SELECTED PASSAGE
'''
News & Politics

Luxury Home Sales: Michelle Rhee Sells 16th Street Heights Home

Plus—Channel 7’s Gordon Peterson sells for nearly $2 million and Under Armour CEO Kevin Plank makes a deal.

Local newsman Gordon Peterson collected $1.8 million for his Georgetown home (left). Under Armour CEO Kevin Plank paid $1.5 million for this house in Georgetown (right). Photographs by David Pipkin.

In DC: Two finance executives struck a deal at Georgetown’s 3303 Water Street, one of the city’s most expensive condo buildings. Charles O. Holliday Jr., the former DuPont CEO who now chairs Bank of America’s board, paid Legg Mason’s Peter Nachtwey $4.6 million for a three-bedroom, four-bath unit. The condo has floor-to-ceiling windows with views of the Potomac River. Nachtwey, former chief financial officer of the Carlyle Group, joined Legg Mason last year.

Technology executive Tom DePasquale sold a four-bedroom, five-bath condo on Connecticut Avenue in Kalorama for $3.1 million. The 5,400-square-foot unit includes a dining room with space for 20. DePasquale has held senior positions at several software companies including Concur Technologies, which provides travel-and-expense-management solutions.

Lawyer Mickey Kantor and his wife, journalist Heidi Schulman, sold a four-bedroom, five-bath Federal-style rowhouse on Olive Street in Georgetown for $2 million. The house was on the market for nearly a year. A former Secretary of Commerce and US trade representative, Kantor is a partner in the DC office of Mayer Brown. Schulman is a former NBC News correspondent and former board member of the Corporation for Public Broadcasting.

Longtime local TV news anchor Gordon Peterson and his wife, Anne Fleming, sold a Federal-style home in Georgetown for $1.8 million. Built in 1890, the house has four bedrooms and four baths. Peterson is an anchor for Channel 7 as well as moderator and producer of the talk show Inside Washington.
'''
DATA UNDER STUDY
'''
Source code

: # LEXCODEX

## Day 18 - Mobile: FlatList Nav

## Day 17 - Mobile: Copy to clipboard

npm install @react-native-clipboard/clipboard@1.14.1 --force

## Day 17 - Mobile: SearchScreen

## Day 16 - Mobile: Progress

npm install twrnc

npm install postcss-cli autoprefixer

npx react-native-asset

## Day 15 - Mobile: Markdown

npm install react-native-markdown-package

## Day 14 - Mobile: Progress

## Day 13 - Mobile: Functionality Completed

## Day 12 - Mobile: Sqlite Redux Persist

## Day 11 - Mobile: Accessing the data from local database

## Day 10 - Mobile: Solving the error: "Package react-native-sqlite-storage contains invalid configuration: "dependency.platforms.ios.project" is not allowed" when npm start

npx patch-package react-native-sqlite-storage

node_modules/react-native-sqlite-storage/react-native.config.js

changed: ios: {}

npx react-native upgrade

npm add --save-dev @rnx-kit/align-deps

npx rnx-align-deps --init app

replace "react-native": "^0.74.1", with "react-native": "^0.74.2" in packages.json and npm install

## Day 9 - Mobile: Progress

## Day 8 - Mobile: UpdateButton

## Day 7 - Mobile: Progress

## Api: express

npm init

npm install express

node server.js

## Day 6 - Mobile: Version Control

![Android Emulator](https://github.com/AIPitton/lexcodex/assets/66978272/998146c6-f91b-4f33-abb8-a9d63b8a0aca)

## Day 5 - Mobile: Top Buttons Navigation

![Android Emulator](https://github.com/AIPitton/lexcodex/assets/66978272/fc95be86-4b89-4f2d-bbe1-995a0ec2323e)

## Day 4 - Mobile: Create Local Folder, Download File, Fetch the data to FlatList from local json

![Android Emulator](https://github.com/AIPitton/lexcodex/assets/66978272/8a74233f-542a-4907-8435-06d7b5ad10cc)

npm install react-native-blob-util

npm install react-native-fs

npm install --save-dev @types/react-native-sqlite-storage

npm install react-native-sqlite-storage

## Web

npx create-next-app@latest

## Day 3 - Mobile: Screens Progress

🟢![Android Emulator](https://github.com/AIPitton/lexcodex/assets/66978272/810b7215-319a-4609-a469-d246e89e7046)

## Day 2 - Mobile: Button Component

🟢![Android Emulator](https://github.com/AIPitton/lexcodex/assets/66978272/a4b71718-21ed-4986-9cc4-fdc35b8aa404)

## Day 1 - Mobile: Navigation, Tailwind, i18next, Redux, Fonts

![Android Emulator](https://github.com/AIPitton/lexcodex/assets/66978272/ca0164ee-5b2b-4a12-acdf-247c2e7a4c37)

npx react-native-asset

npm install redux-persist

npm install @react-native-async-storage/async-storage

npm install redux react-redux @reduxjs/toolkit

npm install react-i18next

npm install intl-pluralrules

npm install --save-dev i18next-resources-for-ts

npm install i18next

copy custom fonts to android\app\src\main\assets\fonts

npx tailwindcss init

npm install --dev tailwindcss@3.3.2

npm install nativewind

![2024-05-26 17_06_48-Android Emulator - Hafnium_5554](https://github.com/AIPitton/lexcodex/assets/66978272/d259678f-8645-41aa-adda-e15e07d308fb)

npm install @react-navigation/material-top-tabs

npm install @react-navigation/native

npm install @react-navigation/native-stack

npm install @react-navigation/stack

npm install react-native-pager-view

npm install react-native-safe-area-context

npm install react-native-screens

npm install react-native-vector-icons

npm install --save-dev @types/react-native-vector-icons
'''
WHAT THE TASK ASKS
Could you give again, word for word, the part of the luxury home sales article starting with "Longtime local TV" and going on through "show Inside Washington."?

SOLUTION
Longtime local TV news anchor Gordon Peterson and his wife, Anne Fleming, sold a Federal-style home in Georgetown for $1.8 million. Built in 1890, the house has four bedrooms and four baths. Peterson is an anchor for Channel 7 as well as moderator and producer of the talk show Inside Washington.